The Congressional Research Service (CRS), as part of its job to provide policy and legal analysis to Congress, has taken a look at the “Causes, Processes, and Effects” of shutting down the federal government.
The basic, heavily paraphrased advice of the CRS to Congress based on an examination of the FY 1996 shutdowns would seem to be “don’t not do next time what you didn’t do last time or chaos will ensue.”
In December 1995, then chair of the Subcommittee on Civil Service of the House Committee on Government Reform and Oversight, Rep. John Mica raised concerns about agency and OMB planning, saying “it is unfortunate that the execution of the shutdown was, in many instances, disorganized and illogical, at best, and oftentimes chaotic experience.”
The February 18 CRS report suggests more oversight by Congress “may provide incentives for agencies to improve the quality of the plans” and “inform budget policy debates about the potential impacts of shutdowns”.
Of particular concern in the FY 96 shutdown, noted CRS, was the experience of the Social Security Administration which retained 4,780 of its employees and furloughed the remaining 61,415. “Before long, however, SSA and OMB reconsidered. SSA had not retained staff to, among other things, respond to ‘telephone calls from customers needing a Social Security card to work or who needed to change the address where their check should be mailed for the following month.'” SSA then brought back another 49,715 additional employees for direct service work.
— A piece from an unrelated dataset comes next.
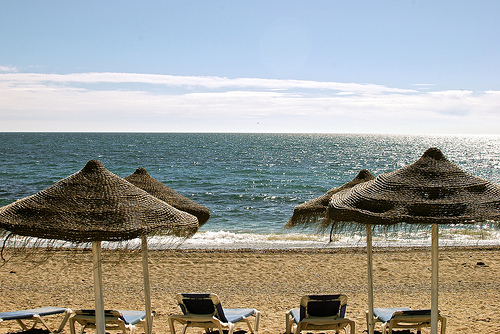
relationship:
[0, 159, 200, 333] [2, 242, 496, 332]
umbrella on beach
According to CRS, OMB requires every agency to include at least four elements in their shutdown planning:
an estimate of the time to complete the shutdown, to the nearest half-day;
the number of employees expected to be on-board (i.e., filled positions) before implementation of the plan;
the total number of employees to be “retained” under the plan (i.e., not subject to furlough), broken out into two categories: (1) employees “engaged in military, law enforcement, or direct provision of health care activities” and (2) employees whose “compensation is financed by a resource other than annual appropriations”; and
the total number of additional employees who will be retained, in order to protect life and property, who are not “exempt” from furlough because of the two previous criteria, above.
“In general,” notes the report, “the circular refers to employees who are to be furloughed as ‘released,’ and employees who will not be furloughed as ‘retained’ or ‘exempt.'” And then there’s another group of federal employees: those who are “excepted.”
“Excepted” employees, who are required to work during a shutdown, are described as “employees who are excepted from a furlough by law because they are (1) performing emergency work involving the safety of human life or the protection of property, (2) involved in the orderly suspension of agency operations, or (3) performing other functions exempted from the furlough.”
The report, it should probably be noted, makes no mention of “essential” and “non-essential” employees, other than in a footnote:
In congressional hearings that focused on the first FY1996 shutdown, some witnesses expressed regret that the terms “nonessential” and “essential” had been used to describe employees subject to furlough, and not subject to furlough, respectively. Use of the term “nonessential” was demeaning, they suggested.